Workshop report: Sound objects and non-lexicals

Written by Hannah Pelikan.

Keynote Lecture on Methodology

In our second workshop on October 2-4, 2019, we continued to discuss non-lexical vocalizations, which have also been termed sound objects (Reber, 2013). Elisabeth Reber from the University of Würzburg, Germany kicked off our workshop with an inspiring talk on methodological and theoretical perspectives on sound objects. Focusing on the interjection “oh” in English and German as well as clicks and whistles, Elisabeth demonstrated how sound objects can be analyzed in a systematic way. She proposed the following criteria for studying sound objects: (1) phonetic description (segmental substance), (2) prosodic properties such as duration, pitch register/movement and loudness, (3) visual-spatial properties of the sound production, (4) sequential position of the sound object, (5) sequence organizing function, such as ratification of a previous turn, (6) interactional function such as displaying affective involvement and (7) whether a sound object projects speaker change or turn-expansion. Elisabeth concluded by stressing that the role of bodily movements that accompany production of such sounds needs further analysis. We continued the discussion during an Octoberfest-themed dinner at our university.

 

Deeping our understanding through data sessions

We dedicated the entire second and third day of our workshop to hands-on work with non-lexical vocalizations in data sessions. Iris Nomikou presented data on mothers-infant interaction during diaper changing. We analyzed how mothers produce a variety of non-lexical vocalizations before or while manipulating the infants’ body and often respond to non-lexical, embodied infant actions as part of an interactional sequence. Irish has previously shown how these sound sequences can help socialize infants into understanding joint attention. After lunch, Elisabeth Reber explored sound objects in cross-linguistic settings and we got interesting insights from comparing the English “what” to the Swedish “va?” and also discussed the Swedish “oj”. Sally Wiggins brought videos of infant mealtimes and we explored how gustatory “mmms” can constitute different actions dependent on the sequential position they are produced in. We continued to explore such “mmms” during a lovely dinner at restaurant Pappa Grappa in town.

Leelo Keevallik gave us an energetic start on the next day with videos of Lindy Hop instruction.

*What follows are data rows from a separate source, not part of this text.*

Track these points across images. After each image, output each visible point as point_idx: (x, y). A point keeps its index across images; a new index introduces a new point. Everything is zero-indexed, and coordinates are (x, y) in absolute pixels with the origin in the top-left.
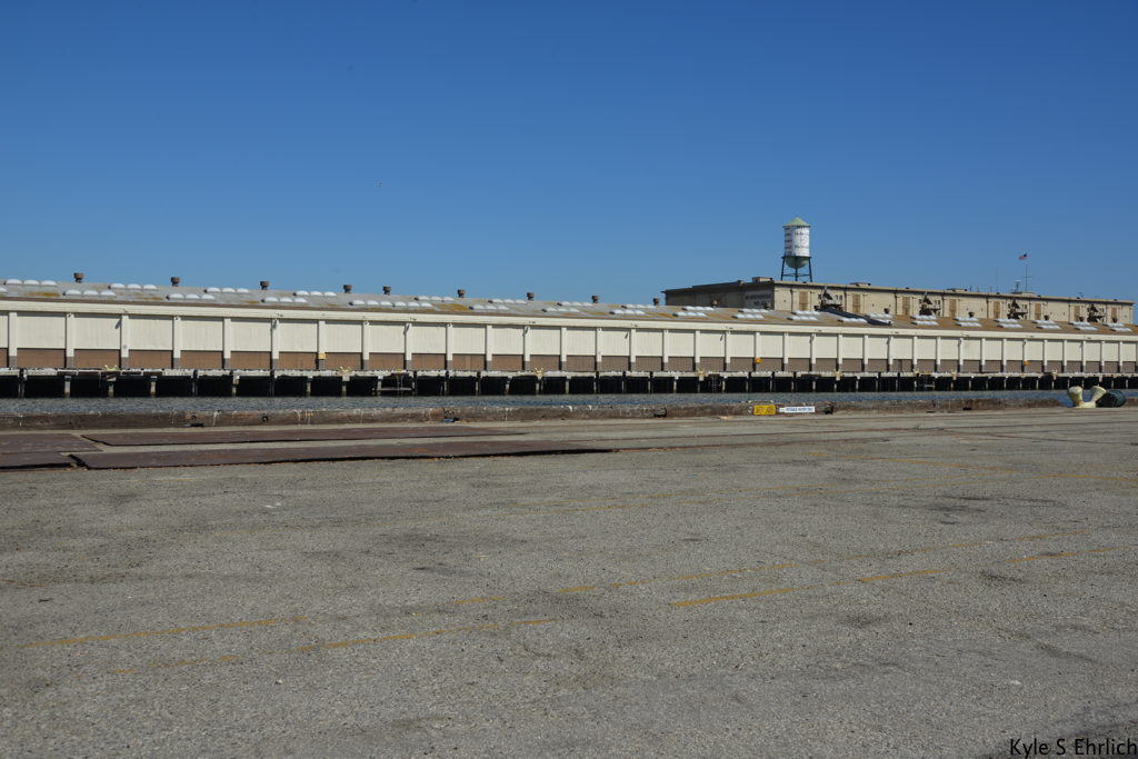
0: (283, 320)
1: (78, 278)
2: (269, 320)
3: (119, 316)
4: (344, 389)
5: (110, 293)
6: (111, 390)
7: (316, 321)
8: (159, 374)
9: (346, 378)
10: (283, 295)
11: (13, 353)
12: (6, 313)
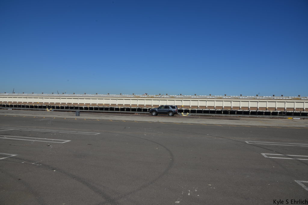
0: (259, 102)
1: (225, 95)
2: (257, 102)
3: (231, 101)
4: (271, 114)
5: (230, 98)
6: (229, 113)
7: (266, 102)
8: (237, 111)
9: (271, 112)
10: (260, 97)
11: (215, 107)
12: (214, 101)
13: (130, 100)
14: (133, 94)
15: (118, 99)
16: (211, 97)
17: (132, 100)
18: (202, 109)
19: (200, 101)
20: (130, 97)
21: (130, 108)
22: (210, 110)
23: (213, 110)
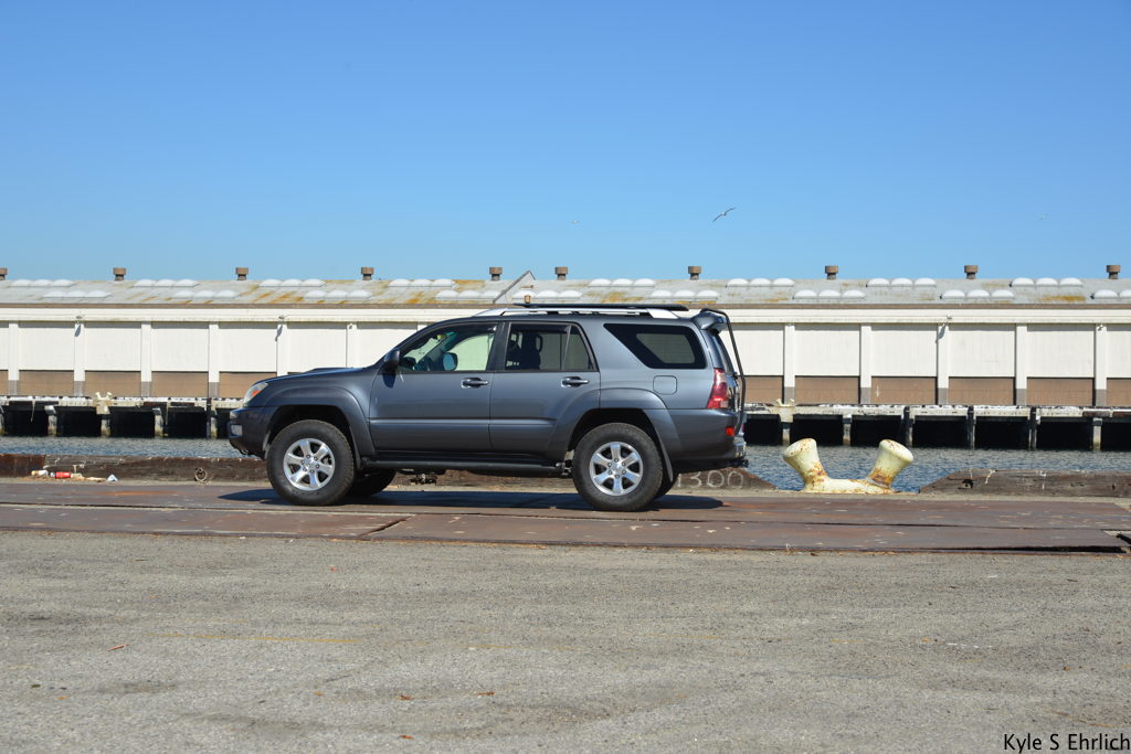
1: (1112, 273)
11: (1022, 384)
12: (1012, 327)
13: (205, 325)
14: (242, 275)
15: (90, 324)
16: (983, 293)
17: (223, 325)
18: (898, 411)
19: (876, 326)
20: (208, 305)
21: (201, 403)
22: (979, 410)
23: (1007, 411)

We inspected how non-lexical vocalizations are coordinated with the rhythm of the dancing body and how teachers produce affirmative particles as response cries to certain dance moves/sequences. Finally, Hannah Pelikan shared videos of interaction with a Cozmo toy robot in family homes and we scrutinized how robot animations, combinations of non-lexical sounds and movements, are treated as emotional displays with sequential relevance for human robot interaction.

 

Wrapping up

We continued our discussions during a cozy fire-side lunch at Mjellerumsgården and explored among others how well the criteria suggested by Elizabeth apply to our own data. We closed the workshop with many new ideas and inspiration for the next steps in our project.